- OBJECTIVE A: In the text on measuring distances for jumping courses, what length of step should someone who sets courses develop?
- OBJECTIVE B: Say whether each statement agrees with the text on measuring distances for jumping courses, answering yes or no and quoting the deciding words. (i) Short bending lines are easier to ride than longer ones. (ii) The counting method begins with 0 for take off and landing. (iii) Herbie19 would practice walking along a 12' pole.
- OBJECTIVE C: Continue the text on measuring distances for jumping courses from its last sentence.

Measuring tapes are all well and good, but if you are going to set courses, you really ought to develop your 3' step.

Put 2 rails on the ground and measure off the distance between them so you know what the tape tells you. Then walk back and forth between them until you can get the same measurement using even steps.

Personally, I measure by saying:
0-2-3-4, (for take off and landing)
1-2-3-4,
2-2-3-4,
3-2-3-4 etc.

That way when you get to "6-2-3-4" you will automatically know it is a 6 stride line without subtracting one stride.

Herbie19
Apr. 4, 2012, 02:35 PM
Another thing to consider is making it longer, like seven strides. Short bending lines are actually harder to ride--much less forgiving. It's kind of like jumping the dreaded two stride at 3' on schooling day when the lines are set for 3'6"--close your eyes and pray! The sixes and sevens are much easier to make because you have more strides to make up for the extra distance.

I agree with Lord Helpus--I would practice walking along a 12' pole and then walk the path you intend to ride, but set it on the 12' (at least) and add if you need to.

(Rows of question data)
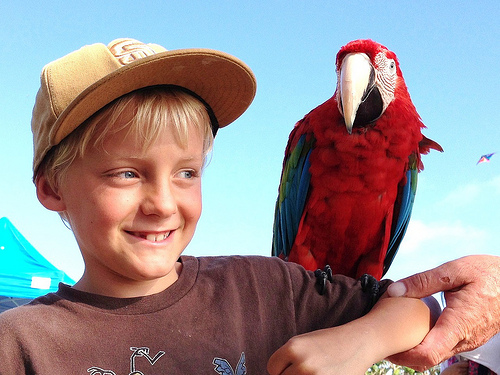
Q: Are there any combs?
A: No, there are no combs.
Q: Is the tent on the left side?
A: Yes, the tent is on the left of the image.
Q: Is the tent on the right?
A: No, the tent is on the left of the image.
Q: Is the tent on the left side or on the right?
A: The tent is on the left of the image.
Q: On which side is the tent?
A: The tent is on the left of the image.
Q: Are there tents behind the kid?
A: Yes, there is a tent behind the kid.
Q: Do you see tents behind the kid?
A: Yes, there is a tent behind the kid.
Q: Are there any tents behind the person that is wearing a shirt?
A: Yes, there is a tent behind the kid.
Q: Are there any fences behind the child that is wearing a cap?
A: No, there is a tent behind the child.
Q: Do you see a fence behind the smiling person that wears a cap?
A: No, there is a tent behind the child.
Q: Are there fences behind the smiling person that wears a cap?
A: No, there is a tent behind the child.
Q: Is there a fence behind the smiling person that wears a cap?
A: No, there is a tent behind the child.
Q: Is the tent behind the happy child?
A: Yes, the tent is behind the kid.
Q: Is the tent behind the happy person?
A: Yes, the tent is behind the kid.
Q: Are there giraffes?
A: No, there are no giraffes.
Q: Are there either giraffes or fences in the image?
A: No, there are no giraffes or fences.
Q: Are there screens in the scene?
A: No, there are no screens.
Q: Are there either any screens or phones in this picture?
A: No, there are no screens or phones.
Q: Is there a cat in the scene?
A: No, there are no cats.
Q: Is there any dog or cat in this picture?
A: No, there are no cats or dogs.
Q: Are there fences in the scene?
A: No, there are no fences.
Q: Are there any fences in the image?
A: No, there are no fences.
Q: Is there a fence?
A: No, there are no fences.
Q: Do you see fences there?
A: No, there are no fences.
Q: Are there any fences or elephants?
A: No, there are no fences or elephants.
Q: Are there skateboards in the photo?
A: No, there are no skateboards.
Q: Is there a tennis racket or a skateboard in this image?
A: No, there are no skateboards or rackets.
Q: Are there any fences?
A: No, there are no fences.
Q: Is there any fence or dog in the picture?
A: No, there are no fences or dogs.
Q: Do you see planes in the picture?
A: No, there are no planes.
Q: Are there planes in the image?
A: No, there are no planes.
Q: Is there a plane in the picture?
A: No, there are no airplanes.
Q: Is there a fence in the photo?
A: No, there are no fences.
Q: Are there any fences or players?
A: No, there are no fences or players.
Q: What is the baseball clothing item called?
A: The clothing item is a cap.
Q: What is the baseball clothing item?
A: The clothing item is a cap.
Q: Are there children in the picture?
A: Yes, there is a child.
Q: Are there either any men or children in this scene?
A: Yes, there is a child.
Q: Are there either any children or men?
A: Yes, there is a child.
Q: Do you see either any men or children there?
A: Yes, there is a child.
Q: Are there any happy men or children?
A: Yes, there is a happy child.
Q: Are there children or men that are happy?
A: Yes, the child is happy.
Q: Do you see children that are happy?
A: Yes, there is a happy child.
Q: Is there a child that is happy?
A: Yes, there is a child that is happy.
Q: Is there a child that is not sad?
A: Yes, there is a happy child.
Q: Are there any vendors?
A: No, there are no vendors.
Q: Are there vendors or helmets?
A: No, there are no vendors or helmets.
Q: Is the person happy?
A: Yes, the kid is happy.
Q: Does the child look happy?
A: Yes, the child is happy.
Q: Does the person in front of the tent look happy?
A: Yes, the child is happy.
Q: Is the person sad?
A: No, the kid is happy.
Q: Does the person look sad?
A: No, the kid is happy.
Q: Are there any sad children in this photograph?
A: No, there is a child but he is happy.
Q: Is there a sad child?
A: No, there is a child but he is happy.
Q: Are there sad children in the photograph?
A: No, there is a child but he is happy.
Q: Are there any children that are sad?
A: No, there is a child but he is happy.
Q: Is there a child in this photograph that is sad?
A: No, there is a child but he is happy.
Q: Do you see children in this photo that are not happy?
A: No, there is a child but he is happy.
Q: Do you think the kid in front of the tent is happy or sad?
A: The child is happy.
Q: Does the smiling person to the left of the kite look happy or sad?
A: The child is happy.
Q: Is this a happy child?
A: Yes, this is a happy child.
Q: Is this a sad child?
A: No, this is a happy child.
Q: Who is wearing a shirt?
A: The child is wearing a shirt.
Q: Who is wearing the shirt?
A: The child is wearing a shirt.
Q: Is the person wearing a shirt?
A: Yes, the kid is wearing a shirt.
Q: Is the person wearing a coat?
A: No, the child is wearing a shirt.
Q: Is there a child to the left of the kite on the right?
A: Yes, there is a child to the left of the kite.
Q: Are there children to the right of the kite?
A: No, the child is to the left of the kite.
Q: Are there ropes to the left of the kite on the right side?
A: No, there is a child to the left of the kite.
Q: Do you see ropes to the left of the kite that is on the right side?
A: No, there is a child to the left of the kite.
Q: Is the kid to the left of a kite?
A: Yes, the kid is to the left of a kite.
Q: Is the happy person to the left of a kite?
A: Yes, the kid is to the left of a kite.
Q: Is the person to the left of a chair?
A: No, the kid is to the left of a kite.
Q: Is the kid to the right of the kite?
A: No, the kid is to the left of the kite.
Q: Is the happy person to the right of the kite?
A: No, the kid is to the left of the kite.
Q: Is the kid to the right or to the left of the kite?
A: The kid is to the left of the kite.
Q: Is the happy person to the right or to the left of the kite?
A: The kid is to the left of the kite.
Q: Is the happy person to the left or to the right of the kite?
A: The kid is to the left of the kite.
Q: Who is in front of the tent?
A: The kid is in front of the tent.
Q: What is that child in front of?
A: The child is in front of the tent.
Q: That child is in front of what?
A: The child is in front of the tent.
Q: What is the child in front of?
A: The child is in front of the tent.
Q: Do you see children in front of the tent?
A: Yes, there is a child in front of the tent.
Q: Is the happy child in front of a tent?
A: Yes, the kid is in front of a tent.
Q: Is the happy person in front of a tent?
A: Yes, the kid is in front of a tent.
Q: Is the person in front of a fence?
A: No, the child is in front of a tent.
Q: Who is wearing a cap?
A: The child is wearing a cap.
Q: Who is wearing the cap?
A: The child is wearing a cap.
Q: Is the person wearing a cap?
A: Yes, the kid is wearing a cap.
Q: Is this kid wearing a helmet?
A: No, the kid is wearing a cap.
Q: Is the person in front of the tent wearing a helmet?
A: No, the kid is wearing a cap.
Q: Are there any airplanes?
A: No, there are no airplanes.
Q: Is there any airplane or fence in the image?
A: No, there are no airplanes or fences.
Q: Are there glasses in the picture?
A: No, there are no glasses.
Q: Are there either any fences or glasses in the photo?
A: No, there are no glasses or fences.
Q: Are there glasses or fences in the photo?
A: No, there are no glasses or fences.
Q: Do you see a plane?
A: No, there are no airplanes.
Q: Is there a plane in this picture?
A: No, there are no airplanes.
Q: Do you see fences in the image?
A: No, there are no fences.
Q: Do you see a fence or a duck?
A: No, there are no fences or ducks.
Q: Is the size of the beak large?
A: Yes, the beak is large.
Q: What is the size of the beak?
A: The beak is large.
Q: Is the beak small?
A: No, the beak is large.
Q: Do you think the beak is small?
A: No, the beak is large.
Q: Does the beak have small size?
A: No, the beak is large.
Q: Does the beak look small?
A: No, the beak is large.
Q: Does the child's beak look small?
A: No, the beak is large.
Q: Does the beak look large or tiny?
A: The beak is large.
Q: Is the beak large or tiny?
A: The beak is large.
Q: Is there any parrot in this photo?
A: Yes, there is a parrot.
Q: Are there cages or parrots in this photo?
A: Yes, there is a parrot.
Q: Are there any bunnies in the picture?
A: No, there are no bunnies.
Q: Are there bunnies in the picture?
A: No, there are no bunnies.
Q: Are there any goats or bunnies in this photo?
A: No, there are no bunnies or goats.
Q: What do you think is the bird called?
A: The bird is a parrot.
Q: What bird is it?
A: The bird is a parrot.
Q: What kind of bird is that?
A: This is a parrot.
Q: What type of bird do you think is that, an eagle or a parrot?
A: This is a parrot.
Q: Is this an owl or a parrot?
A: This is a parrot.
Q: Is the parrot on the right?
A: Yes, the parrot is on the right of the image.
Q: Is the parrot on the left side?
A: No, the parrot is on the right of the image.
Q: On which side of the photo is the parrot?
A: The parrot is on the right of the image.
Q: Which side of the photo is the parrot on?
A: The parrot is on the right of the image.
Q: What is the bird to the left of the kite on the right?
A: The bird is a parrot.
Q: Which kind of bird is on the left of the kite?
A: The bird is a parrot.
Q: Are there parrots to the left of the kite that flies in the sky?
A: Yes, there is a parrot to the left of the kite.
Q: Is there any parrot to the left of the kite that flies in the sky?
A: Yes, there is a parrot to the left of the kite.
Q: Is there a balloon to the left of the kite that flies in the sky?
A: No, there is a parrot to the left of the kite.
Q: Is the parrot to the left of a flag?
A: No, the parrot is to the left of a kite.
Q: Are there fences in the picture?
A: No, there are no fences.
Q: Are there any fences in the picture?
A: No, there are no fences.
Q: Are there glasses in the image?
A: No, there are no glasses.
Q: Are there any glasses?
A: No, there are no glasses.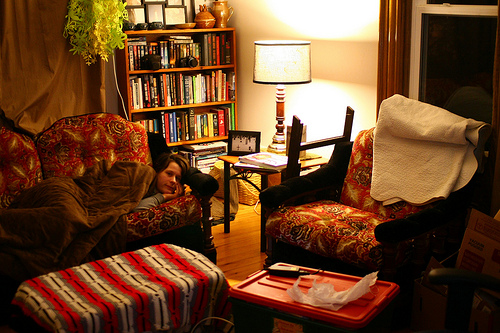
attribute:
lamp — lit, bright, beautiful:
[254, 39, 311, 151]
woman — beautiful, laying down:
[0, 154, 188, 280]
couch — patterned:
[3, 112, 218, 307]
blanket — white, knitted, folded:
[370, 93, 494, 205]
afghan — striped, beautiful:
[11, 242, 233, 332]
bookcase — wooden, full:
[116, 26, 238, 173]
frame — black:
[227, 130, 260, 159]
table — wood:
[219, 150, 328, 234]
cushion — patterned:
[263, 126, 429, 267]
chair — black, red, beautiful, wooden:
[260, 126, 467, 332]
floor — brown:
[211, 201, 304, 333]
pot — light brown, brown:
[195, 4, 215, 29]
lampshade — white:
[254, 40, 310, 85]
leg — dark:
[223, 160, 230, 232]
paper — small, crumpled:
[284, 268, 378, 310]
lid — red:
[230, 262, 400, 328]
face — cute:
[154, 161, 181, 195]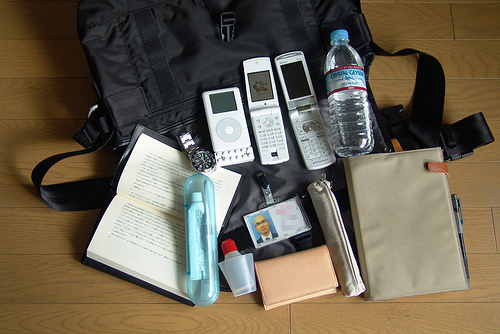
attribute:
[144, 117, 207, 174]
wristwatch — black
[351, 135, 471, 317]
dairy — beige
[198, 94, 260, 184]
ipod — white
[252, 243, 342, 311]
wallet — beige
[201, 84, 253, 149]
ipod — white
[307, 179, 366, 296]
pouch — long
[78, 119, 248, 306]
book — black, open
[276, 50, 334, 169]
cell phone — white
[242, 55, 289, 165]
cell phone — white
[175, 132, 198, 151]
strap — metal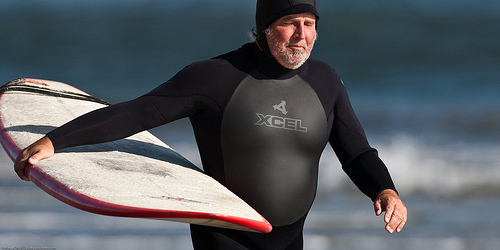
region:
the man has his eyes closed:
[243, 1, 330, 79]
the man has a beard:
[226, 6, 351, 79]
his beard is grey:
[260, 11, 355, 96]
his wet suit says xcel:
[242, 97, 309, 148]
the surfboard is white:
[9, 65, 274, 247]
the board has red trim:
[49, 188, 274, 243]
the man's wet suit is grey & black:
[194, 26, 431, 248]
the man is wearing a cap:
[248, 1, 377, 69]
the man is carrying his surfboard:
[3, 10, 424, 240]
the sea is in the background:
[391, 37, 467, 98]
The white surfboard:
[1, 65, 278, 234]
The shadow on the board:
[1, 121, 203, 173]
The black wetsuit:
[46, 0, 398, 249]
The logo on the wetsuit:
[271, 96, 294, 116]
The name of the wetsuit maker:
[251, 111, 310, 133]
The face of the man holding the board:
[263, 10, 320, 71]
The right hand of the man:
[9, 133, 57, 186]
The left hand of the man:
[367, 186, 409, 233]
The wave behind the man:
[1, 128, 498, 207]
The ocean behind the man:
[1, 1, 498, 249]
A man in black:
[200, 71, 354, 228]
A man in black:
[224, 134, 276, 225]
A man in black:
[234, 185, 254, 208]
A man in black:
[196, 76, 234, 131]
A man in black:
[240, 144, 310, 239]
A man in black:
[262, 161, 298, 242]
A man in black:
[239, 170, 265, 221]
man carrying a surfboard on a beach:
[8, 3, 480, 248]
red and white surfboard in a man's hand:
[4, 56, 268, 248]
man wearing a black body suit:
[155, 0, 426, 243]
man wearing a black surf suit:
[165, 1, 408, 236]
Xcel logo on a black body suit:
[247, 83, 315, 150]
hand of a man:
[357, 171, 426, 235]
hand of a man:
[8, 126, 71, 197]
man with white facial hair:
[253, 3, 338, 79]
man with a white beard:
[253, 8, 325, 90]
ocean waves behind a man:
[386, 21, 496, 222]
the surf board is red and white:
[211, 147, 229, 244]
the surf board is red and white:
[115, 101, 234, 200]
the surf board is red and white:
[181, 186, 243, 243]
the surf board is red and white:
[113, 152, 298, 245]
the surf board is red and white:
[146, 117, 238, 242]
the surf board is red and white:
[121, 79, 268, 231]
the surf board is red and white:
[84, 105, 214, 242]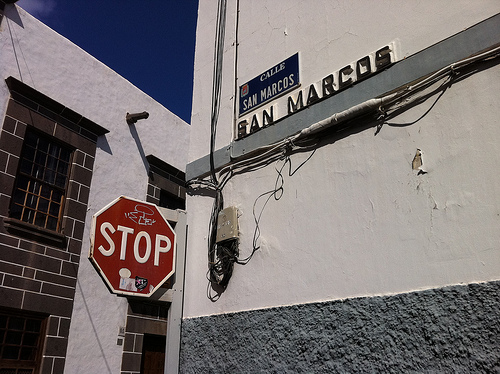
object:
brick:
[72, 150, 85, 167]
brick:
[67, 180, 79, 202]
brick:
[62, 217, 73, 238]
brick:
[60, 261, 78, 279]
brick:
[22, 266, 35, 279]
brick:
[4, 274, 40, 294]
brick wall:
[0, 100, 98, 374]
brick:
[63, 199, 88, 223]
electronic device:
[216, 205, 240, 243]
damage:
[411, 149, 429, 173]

- EXERCISE ANSWER A: A 3' step.

- EXERCISE ANSWER B: (i) No: "Short bending lines are actually harder to ride--much less forgiving." (ii) Yes: "0-2-3-4, (for take off and landing)" (iii) Yes: "I would practice walking along a 12' pole"

- EXERCISE ANSWER C:
Ravencrest_Camp
Apr. 4, 2012, 04:33 PM
I set up a course yesterday with a bending line that I thought would ride an easy five. For a hunter course. I walked it with a little bend, and I thought it was about 70 feet. Wrong... my trainer rode it today and it was off. If you are measuring for a five with a nice bend in it, how would you measure with a tape?

Here is how I measure bending lines when I course design.

Place the end of your tape measure in the centre, at the base of the first jump. Have someone stand on it so it does not move.

Go STRAIGHT out the distance you want your line to be (ie 70' in your example). Now slowly start walking in the direction you want the bend to be. Your tape measure should trace out the path of the line to be taken. The end of your tape will be where the centre of your second jump should be located.

You want to ensure that the path is a gentle bend with the "turning" stride roughly in the middle. If the line has too sharp a bend or it is too early or too late in the line, start again.

The tape measure will provide you with a nice visual of how the line should ride. It may take you a few tries, to start over go back to a straight line.

Hope this makes sense.

RioTex
Apr. 4, 2012, 05:01 PM
When I measure a bending line, we put someone at the bend to pull the tape in the shape we want the line to ride. A standard or what not would serve the same purpose. If you are going to walk it (and can walk a distance better than I), walk it the way you want it to ride.

AmmyByNature
Apr. 4, 2012, 05:44 PM
Get a measuring wheel, rather than a tape.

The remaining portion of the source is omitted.